Healthcare Consumerism and the Quantification of Patient Satisfaction
My next book project, tentatively titled Constructing the Satisfied Patient, examines how healthcare providers and administrators work to make patients feel “satisfied” with their care. As the U.S. healthcare system has become increasingly corporatized, medical work has begun to resemble consumer service work. Patient satisfaction surveys are one significant facet of this new consumer ethic in medicine. All hospitals across the U.S. are now evaluated via externally-administered patient satisfaction surveys that have powerful consequences for their economic stability: quantitative satisfaction ratings go into an algorithm based on which insurance companies decide how to reimburse hospitals for patient care. Low ratings can mean that hospitals lose money. Hospitals are, therefore, under enormous pressure to provide their patients with pleasant customer experiences.

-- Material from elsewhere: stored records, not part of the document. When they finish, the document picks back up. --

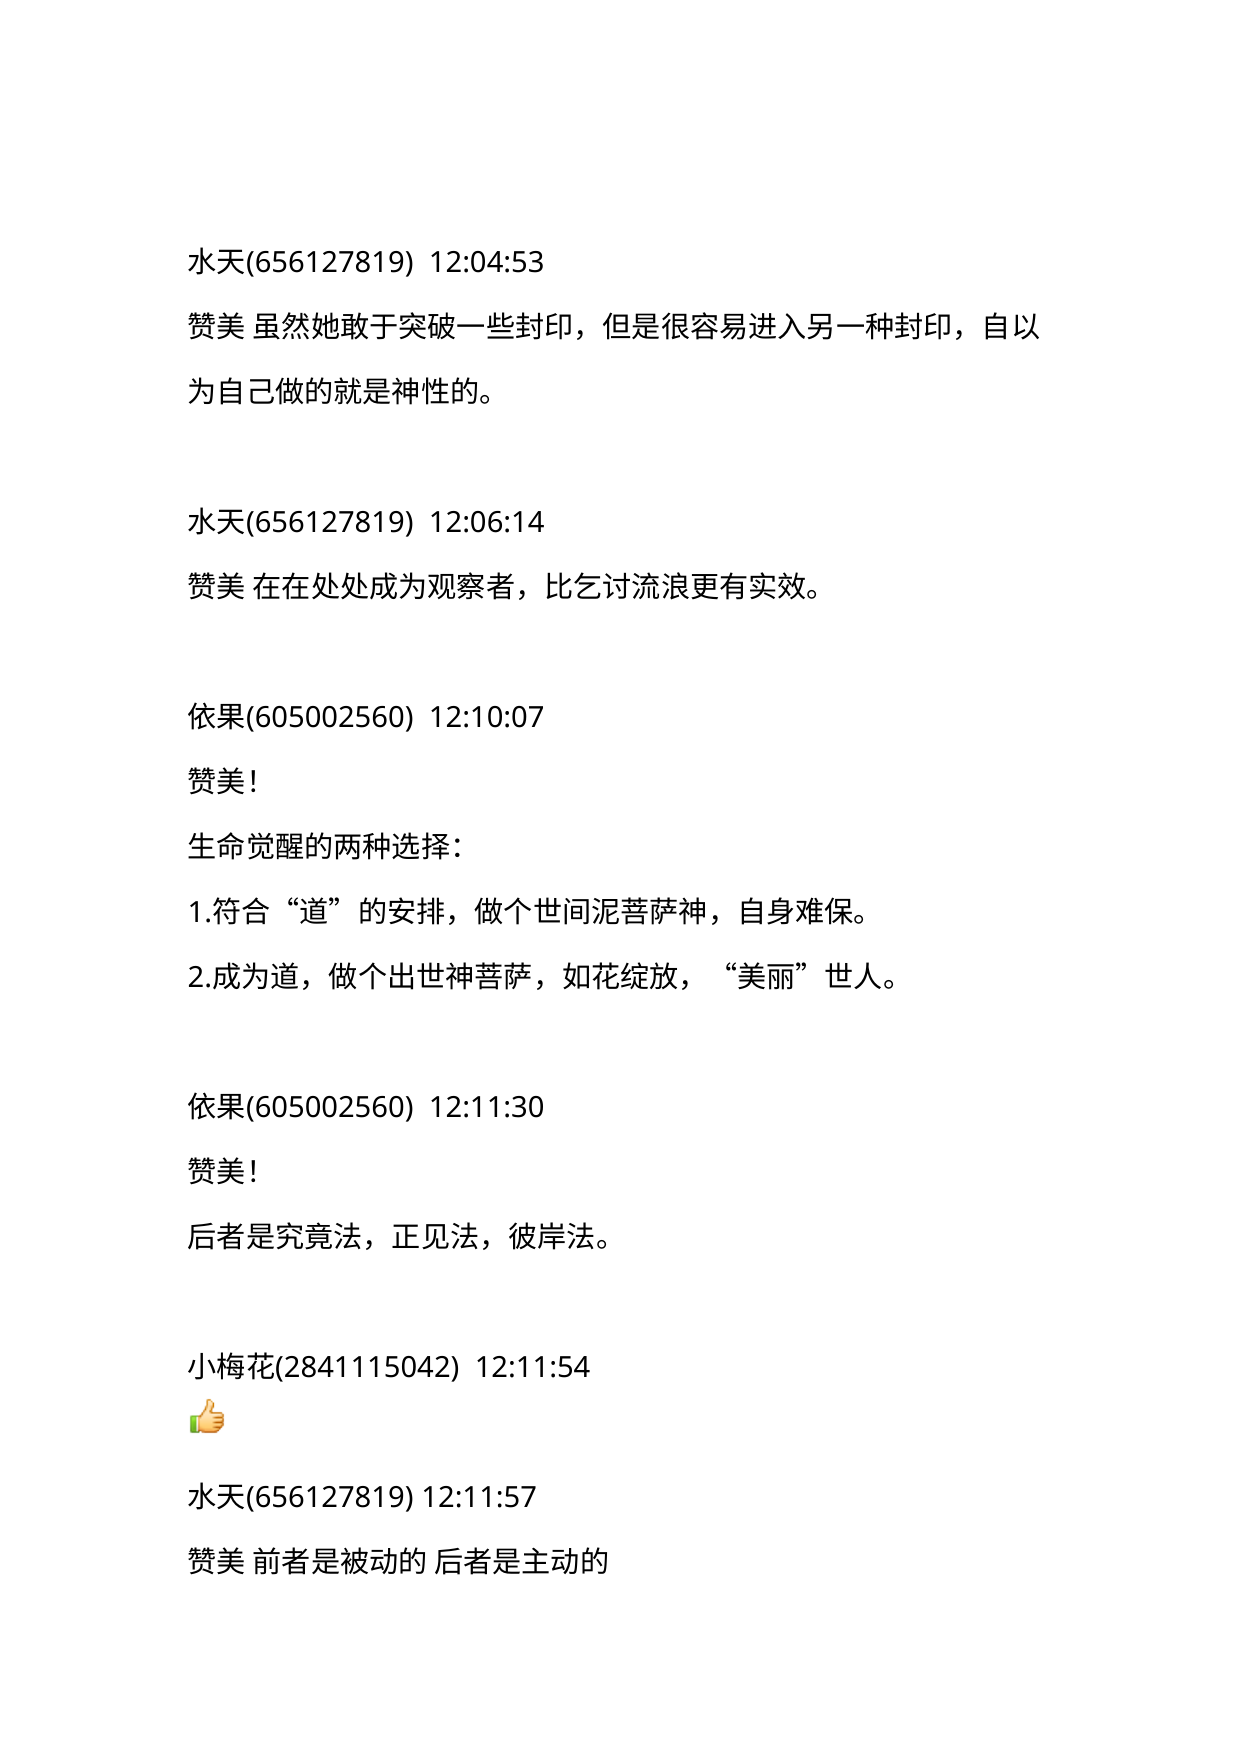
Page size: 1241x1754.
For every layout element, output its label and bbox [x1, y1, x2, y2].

text [187, 1527, 1053, 1592]
picture [187, 1397, 226, 1435]
text [187, 162, 1053, 1527]
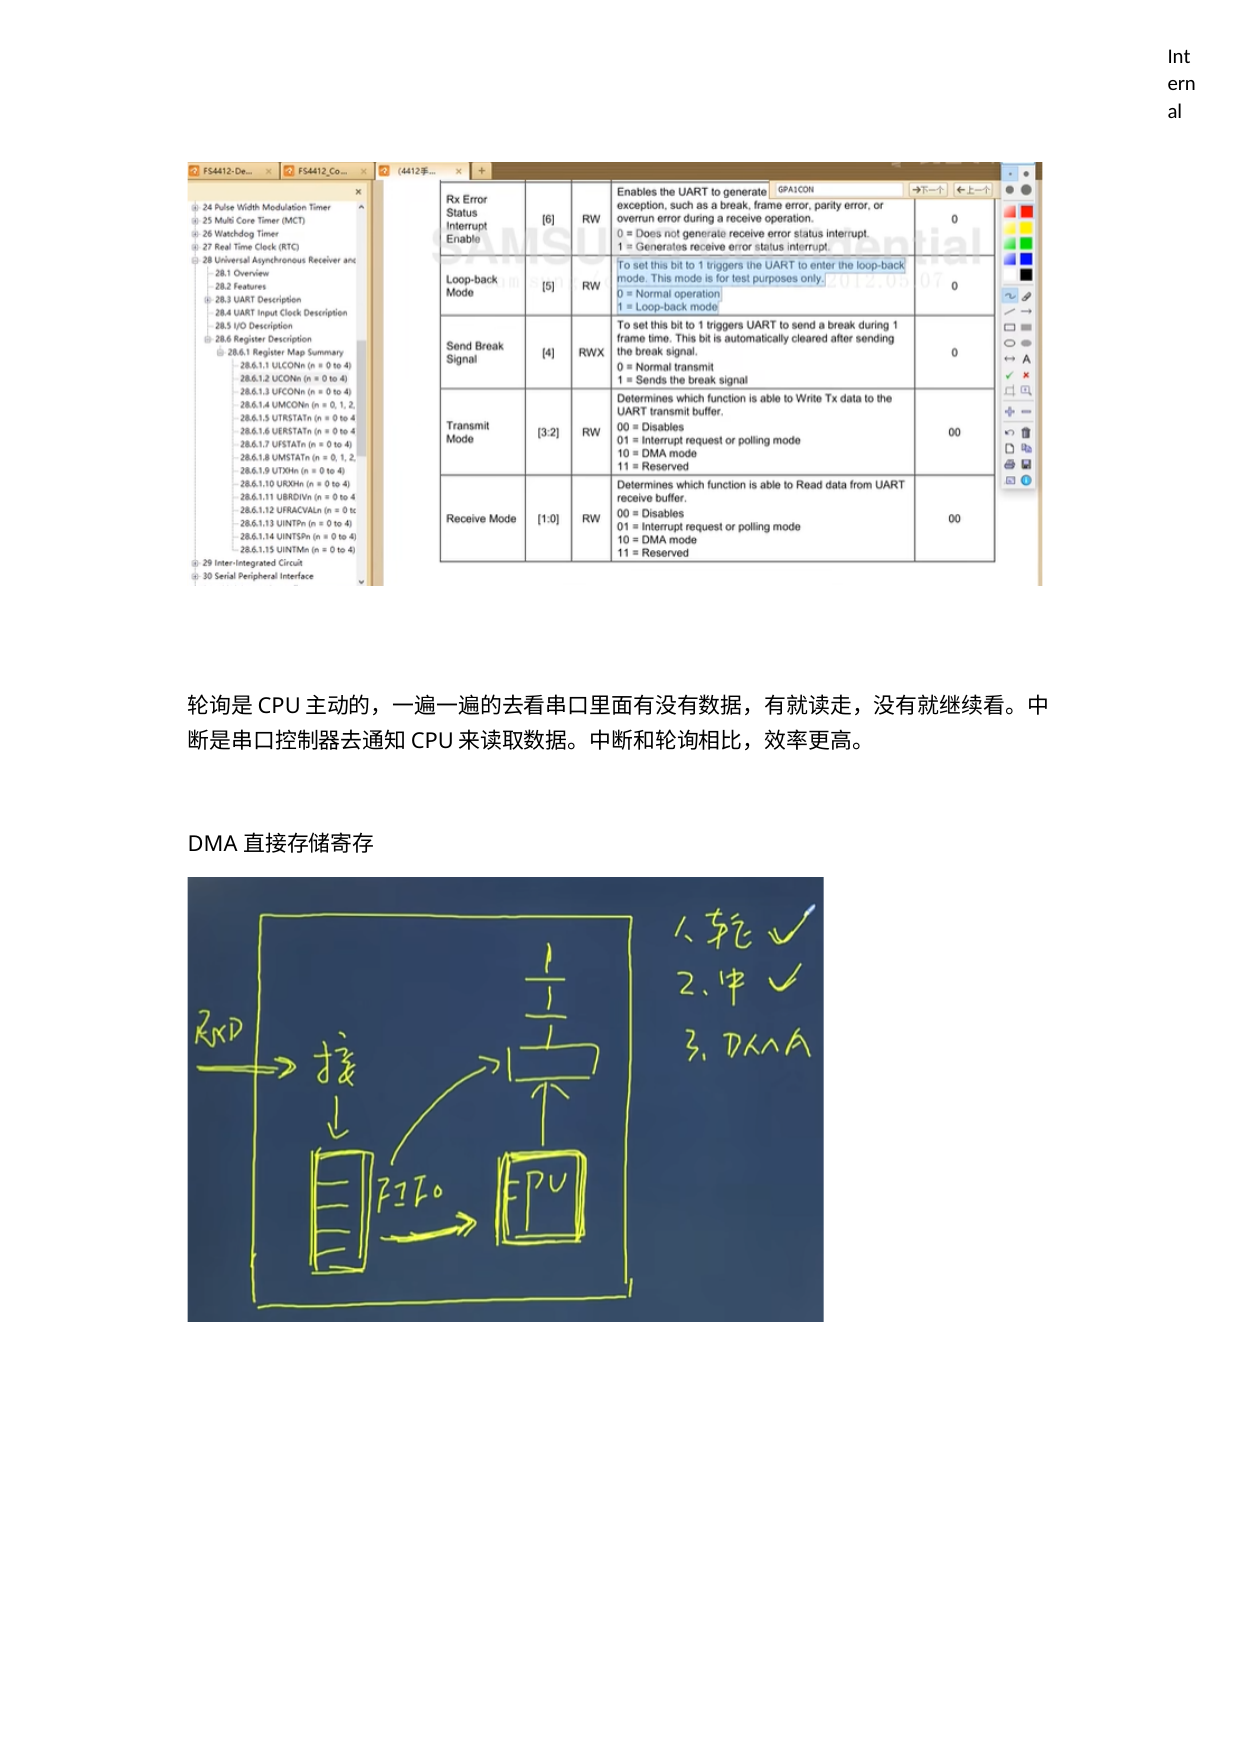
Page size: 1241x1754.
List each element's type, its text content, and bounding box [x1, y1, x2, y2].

Patient satisfaction surveys are generally regarded as tools that will improve the quality of medical care. In medicine, however, the customer may not always be right. Patient wishes can conflict with scientific evidence, professional standards, and organizational limitations. For instance, patients may reject vaccinations or request medications their providers believe they do not need. When providers confront these scenarios, how do they balance the imperative to do the right thing for their patients’ health with the need to “satisfy” their patients? To answer this question, I will conduct an ethnography of three healthcare clinics that serve demographically different patient populations. This design will allow me to examine a range of issues that arise in the construction of patient satisfaction. It will also allow me to investigate how providers navigate conflict between patient wishes and clinical imperatives differently by patient race, class, gender, and other identity characteristics.